Stored entries:
··········
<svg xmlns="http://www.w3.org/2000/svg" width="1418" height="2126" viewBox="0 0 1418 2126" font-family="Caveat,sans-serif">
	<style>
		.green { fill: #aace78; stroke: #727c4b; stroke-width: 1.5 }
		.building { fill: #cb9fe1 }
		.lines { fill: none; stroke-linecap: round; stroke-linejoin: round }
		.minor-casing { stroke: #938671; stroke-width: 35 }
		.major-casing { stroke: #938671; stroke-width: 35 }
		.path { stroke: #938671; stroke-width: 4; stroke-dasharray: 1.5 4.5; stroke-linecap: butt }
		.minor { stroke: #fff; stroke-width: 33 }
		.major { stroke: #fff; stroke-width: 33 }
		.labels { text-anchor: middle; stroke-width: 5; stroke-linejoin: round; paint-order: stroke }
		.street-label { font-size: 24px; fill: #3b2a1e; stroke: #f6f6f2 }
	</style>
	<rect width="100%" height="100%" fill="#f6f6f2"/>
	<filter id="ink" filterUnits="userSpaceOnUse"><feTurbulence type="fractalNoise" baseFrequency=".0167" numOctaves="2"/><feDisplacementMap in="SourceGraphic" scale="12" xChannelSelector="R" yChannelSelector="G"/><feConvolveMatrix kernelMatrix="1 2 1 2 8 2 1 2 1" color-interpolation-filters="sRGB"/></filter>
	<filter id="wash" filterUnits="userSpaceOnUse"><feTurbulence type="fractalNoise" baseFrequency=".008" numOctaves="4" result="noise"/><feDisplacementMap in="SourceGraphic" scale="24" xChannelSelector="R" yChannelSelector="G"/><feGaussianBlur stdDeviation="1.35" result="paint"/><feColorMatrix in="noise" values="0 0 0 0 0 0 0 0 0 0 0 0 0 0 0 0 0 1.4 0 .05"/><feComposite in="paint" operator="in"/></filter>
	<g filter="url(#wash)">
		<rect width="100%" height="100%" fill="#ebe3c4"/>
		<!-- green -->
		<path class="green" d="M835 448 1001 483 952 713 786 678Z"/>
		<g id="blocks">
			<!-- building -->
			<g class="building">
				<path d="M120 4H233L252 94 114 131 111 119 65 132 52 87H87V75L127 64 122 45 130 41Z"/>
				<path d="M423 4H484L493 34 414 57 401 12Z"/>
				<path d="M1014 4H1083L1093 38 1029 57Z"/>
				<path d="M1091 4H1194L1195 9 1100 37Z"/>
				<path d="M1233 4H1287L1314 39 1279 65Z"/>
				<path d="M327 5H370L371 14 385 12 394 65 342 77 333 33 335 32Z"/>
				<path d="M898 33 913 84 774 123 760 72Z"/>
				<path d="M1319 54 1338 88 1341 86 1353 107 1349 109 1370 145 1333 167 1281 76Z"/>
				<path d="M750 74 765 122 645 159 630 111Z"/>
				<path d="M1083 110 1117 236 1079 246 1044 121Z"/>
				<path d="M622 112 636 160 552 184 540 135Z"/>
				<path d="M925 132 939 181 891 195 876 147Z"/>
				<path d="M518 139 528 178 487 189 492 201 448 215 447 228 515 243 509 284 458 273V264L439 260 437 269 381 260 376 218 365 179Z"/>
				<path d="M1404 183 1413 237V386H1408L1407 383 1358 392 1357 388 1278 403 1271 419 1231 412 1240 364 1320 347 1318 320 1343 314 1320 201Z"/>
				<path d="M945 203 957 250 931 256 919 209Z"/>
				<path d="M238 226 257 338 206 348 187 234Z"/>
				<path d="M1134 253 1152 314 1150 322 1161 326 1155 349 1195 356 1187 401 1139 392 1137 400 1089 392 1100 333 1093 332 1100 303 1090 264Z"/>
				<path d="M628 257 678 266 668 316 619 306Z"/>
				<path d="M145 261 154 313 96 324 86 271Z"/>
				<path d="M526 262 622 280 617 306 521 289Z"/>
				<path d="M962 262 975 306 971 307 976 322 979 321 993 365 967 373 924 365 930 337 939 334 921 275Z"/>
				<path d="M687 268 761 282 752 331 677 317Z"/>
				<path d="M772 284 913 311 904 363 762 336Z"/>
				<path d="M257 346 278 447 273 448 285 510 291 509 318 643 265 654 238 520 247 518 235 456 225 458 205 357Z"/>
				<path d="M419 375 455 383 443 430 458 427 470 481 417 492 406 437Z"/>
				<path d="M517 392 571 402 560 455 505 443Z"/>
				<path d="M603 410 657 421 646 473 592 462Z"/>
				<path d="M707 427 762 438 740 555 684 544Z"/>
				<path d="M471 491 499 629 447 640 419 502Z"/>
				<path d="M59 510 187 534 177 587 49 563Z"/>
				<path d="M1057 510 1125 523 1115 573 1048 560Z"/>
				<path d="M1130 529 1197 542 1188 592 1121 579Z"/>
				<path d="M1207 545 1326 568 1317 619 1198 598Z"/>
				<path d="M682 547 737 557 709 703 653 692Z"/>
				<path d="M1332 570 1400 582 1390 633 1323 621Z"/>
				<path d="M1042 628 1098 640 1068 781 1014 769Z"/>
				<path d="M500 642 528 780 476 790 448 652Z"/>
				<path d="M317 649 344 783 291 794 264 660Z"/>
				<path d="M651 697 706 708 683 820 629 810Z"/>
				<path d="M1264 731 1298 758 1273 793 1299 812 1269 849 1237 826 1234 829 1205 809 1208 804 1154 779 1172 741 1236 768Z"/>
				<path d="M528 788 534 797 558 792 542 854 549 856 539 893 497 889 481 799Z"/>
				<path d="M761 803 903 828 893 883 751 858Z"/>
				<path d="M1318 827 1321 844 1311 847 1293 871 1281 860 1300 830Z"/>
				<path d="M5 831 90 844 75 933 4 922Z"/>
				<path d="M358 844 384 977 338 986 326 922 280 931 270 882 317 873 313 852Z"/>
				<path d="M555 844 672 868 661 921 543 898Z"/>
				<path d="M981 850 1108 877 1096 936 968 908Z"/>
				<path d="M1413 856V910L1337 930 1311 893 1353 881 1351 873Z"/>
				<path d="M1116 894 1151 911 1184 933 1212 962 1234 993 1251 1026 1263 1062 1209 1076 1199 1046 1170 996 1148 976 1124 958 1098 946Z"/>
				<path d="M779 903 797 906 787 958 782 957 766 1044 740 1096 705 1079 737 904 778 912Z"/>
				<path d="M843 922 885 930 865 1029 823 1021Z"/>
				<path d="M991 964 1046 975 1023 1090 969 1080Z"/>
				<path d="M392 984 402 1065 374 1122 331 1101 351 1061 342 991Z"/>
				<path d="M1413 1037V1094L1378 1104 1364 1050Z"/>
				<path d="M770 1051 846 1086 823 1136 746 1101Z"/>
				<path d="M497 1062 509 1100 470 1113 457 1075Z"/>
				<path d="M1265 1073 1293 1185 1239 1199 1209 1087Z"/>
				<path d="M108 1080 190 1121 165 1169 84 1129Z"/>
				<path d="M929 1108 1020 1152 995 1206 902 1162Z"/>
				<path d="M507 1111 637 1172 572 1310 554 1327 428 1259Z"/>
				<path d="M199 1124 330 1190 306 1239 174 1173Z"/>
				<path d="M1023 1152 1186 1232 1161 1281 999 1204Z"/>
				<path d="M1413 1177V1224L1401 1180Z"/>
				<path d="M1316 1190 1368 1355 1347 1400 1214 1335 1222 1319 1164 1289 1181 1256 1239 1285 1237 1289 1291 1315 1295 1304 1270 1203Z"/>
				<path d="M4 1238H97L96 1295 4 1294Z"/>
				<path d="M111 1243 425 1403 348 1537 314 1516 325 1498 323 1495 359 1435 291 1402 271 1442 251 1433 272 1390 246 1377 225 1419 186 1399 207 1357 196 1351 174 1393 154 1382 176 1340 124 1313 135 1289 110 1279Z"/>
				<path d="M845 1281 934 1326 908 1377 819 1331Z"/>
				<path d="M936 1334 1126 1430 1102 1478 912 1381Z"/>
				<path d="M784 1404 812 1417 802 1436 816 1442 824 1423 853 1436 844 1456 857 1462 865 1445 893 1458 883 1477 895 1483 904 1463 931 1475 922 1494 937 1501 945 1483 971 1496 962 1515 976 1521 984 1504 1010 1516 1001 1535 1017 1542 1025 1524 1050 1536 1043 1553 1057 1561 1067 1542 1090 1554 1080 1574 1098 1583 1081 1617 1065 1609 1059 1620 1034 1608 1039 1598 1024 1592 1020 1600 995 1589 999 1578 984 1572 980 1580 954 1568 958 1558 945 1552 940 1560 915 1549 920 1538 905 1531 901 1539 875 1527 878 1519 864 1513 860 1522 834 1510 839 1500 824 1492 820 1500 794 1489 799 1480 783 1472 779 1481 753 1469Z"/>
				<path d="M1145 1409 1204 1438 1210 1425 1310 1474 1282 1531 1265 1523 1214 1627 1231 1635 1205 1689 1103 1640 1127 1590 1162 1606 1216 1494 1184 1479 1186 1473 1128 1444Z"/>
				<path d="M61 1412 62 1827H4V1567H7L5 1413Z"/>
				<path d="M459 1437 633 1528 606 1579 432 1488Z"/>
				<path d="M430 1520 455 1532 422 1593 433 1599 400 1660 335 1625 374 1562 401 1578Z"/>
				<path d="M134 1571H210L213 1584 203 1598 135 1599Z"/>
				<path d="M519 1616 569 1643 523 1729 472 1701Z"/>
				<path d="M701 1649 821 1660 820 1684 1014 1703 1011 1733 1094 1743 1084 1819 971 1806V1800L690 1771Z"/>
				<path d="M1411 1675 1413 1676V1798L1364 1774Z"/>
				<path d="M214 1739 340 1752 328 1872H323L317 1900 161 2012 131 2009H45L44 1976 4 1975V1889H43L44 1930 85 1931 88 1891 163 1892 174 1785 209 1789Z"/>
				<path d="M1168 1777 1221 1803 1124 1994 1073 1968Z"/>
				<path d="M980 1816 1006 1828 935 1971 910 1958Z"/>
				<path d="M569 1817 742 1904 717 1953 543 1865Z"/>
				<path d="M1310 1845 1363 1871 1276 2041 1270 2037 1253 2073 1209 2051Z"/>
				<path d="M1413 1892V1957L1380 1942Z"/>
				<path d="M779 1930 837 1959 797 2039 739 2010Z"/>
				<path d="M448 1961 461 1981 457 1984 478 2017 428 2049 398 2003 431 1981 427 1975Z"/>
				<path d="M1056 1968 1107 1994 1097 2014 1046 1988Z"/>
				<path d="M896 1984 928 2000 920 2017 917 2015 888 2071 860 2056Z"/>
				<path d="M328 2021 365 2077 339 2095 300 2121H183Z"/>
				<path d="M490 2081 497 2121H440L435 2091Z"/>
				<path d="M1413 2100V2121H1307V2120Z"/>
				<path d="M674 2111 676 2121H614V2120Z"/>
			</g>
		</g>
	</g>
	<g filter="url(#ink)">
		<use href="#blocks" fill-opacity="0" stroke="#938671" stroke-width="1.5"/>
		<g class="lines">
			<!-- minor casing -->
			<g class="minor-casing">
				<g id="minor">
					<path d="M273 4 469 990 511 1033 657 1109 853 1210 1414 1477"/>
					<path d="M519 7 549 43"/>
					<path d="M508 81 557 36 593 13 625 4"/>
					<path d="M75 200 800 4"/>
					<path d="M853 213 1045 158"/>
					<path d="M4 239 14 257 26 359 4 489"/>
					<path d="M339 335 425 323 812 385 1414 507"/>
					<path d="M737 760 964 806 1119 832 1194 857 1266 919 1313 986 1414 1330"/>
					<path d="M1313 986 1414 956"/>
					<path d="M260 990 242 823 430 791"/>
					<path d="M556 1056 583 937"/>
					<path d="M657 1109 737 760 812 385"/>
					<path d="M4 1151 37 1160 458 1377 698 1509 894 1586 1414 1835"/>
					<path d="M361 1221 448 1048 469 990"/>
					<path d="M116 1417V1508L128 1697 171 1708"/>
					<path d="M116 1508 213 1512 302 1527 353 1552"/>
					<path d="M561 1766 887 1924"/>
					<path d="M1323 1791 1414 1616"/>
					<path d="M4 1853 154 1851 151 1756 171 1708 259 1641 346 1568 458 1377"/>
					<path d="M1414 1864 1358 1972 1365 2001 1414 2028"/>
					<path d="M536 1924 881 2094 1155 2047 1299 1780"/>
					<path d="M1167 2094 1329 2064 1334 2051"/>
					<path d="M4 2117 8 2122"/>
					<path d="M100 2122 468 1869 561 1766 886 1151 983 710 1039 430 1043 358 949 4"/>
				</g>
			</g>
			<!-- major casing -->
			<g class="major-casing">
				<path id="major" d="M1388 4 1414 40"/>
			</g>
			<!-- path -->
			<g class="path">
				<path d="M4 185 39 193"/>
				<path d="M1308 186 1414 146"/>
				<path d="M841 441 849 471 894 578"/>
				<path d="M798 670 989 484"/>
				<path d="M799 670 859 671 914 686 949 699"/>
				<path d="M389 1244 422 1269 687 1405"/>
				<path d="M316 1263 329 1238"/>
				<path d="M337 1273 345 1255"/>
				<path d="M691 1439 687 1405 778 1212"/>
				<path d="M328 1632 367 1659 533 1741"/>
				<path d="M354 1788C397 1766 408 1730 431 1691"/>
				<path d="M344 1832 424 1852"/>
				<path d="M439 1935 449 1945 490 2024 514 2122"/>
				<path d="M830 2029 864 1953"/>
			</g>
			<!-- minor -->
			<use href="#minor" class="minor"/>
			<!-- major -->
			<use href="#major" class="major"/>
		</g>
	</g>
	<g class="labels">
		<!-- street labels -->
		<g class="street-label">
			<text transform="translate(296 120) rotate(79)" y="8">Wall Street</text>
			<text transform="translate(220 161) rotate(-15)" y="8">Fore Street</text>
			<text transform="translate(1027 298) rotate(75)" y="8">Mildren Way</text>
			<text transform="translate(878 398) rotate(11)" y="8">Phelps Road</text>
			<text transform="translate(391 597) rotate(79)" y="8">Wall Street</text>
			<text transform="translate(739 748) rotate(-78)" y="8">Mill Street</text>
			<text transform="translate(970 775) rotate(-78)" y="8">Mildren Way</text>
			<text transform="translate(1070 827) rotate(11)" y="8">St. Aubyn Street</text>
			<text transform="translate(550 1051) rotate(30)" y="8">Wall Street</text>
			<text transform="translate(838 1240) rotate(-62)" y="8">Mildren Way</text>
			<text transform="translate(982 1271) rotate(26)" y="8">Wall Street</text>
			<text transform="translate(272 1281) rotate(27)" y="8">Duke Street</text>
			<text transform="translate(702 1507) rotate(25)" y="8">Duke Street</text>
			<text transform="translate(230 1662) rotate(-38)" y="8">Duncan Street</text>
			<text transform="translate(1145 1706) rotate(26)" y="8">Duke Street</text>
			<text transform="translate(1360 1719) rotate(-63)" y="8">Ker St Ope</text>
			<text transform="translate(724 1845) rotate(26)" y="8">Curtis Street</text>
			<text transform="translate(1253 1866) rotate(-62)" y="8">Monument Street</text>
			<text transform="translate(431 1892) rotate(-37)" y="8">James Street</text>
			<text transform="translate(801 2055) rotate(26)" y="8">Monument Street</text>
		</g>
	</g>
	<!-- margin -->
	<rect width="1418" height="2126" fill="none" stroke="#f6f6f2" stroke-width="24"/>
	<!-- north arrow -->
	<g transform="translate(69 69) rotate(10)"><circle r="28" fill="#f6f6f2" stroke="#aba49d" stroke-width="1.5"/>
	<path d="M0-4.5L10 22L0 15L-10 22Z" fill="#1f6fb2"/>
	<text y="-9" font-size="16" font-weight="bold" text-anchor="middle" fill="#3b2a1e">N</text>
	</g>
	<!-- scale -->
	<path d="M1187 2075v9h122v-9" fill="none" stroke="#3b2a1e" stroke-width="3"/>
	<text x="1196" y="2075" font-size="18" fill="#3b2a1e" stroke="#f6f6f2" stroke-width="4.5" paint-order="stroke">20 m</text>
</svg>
··········
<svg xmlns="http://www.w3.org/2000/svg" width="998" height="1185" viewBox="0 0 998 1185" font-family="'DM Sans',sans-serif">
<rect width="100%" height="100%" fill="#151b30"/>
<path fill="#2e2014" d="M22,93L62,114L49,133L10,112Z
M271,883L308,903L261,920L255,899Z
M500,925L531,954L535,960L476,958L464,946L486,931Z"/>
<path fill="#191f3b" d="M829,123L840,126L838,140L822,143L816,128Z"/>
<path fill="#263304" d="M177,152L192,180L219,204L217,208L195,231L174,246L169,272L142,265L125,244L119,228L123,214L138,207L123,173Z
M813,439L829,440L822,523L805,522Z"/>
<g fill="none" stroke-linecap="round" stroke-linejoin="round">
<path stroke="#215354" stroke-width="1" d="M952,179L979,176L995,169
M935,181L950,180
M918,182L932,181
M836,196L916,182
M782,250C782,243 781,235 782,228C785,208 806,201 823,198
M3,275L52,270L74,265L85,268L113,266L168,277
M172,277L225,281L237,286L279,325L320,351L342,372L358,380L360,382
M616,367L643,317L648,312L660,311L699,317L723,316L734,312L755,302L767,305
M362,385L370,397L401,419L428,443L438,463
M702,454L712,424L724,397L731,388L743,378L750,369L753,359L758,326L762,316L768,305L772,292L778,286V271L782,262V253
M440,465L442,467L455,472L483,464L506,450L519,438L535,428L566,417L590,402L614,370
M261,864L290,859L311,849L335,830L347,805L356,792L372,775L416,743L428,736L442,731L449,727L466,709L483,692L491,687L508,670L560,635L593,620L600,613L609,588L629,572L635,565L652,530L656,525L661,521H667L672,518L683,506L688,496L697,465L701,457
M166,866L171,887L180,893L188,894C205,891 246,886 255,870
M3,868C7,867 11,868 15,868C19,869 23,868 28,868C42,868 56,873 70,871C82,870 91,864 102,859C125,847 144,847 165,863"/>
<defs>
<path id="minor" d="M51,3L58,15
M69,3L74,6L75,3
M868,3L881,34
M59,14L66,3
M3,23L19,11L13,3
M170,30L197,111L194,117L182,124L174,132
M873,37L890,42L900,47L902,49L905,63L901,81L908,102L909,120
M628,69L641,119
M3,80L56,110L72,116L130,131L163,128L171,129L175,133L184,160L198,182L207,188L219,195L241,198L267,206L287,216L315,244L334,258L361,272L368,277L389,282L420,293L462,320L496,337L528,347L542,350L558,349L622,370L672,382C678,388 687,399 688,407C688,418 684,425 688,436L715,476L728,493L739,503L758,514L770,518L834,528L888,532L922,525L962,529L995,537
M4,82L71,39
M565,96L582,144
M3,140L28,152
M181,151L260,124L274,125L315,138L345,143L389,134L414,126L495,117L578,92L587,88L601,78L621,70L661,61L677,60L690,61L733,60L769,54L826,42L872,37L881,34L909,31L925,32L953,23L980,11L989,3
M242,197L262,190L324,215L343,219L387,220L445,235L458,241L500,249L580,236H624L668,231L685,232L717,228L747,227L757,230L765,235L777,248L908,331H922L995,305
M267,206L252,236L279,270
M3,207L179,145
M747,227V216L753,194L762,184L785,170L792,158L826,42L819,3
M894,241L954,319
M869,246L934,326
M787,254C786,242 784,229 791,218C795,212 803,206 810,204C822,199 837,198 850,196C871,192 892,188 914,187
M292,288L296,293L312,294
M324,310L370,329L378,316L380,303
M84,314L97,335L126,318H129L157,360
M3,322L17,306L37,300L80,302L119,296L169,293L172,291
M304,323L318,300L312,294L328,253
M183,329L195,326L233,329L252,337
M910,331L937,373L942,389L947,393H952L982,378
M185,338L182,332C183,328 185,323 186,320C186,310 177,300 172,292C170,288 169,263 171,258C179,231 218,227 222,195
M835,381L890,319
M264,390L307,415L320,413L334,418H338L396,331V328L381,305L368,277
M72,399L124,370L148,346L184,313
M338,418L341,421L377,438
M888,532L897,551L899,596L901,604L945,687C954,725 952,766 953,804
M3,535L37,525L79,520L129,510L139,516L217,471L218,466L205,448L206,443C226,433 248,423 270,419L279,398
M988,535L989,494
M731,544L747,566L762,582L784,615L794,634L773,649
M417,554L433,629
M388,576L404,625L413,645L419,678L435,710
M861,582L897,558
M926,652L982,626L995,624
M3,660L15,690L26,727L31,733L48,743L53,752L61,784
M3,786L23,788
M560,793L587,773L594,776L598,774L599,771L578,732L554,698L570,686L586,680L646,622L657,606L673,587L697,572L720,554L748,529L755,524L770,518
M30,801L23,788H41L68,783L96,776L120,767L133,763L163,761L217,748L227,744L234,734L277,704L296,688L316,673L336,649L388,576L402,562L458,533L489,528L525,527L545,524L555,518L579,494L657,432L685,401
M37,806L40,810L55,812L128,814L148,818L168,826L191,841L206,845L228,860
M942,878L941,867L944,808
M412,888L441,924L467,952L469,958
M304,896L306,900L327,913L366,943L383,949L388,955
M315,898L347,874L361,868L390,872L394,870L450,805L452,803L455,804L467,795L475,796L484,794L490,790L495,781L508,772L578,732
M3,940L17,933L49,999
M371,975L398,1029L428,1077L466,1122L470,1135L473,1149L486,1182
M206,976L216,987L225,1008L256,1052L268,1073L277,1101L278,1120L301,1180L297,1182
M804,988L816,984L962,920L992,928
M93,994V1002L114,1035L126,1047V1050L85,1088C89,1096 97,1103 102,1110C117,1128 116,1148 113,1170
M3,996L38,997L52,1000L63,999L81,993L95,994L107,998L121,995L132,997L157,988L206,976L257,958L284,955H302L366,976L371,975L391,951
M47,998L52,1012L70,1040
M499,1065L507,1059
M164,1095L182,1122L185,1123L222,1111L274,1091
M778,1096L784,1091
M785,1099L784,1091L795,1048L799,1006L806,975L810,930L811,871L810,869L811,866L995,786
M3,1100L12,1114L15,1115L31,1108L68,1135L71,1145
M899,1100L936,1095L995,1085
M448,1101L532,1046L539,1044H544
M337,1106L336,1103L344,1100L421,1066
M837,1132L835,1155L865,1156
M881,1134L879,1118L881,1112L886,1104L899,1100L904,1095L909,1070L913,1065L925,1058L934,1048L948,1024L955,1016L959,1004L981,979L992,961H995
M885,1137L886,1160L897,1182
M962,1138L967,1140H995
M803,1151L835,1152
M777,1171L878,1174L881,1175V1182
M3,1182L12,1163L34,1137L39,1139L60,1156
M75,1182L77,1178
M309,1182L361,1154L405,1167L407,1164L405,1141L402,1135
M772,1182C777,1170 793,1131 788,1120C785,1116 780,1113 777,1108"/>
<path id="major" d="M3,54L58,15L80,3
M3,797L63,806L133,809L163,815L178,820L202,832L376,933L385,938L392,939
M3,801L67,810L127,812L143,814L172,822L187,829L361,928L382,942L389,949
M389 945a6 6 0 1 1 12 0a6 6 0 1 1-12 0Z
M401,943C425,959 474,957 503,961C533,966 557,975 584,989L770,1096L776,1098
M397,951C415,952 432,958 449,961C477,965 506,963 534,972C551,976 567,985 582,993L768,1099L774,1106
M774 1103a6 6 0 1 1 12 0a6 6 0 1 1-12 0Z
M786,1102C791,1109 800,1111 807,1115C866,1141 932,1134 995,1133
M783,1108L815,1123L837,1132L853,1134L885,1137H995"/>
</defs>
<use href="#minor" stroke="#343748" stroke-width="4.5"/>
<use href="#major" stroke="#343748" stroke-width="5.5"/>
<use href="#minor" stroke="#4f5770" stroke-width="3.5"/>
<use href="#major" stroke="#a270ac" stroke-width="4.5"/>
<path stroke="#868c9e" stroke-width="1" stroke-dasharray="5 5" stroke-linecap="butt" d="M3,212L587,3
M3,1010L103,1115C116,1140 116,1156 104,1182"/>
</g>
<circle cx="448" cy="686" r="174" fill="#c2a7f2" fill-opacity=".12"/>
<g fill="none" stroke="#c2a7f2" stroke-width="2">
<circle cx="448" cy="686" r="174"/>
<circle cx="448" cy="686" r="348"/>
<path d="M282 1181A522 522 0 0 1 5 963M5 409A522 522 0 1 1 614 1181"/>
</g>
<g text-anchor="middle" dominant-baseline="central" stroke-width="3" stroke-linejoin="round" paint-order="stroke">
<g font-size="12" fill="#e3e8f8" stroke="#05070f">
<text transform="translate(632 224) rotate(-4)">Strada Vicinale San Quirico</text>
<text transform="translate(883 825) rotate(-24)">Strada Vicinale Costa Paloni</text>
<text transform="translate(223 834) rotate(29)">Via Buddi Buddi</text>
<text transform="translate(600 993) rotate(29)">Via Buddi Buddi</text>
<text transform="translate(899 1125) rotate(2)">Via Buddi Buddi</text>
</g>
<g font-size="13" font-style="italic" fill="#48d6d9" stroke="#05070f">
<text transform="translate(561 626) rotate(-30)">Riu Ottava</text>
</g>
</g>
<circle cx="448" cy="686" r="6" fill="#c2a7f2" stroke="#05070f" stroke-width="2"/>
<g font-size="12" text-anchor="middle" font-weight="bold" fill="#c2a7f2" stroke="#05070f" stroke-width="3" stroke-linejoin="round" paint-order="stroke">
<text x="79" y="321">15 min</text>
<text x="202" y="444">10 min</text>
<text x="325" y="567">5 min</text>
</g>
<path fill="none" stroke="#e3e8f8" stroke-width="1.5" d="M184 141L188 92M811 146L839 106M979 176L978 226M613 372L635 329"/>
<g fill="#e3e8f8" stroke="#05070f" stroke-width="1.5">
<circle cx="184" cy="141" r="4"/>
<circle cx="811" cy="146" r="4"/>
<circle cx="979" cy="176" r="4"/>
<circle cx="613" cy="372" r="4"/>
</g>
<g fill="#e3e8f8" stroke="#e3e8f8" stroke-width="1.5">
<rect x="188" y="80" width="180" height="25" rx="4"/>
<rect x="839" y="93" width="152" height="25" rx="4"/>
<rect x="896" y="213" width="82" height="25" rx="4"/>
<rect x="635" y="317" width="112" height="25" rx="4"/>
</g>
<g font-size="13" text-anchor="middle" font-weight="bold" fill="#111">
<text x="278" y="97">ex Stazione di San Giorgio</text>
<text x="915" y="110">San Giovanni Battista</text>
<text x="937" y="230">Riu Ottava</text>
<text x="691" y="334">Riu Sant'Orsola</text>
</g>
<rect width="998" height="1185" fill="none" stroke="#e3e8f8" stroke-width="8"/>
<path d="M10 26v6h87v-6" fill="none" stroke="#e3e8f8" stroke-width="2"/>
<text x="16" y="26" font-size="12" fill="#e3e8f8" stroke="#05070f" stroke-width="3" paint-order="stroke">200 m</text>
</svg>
··········
▶ **What this task involves**
Search the entries for the word "labels" and report how many lines contain it, as a bare number.

▶ **Answer to the problem**
3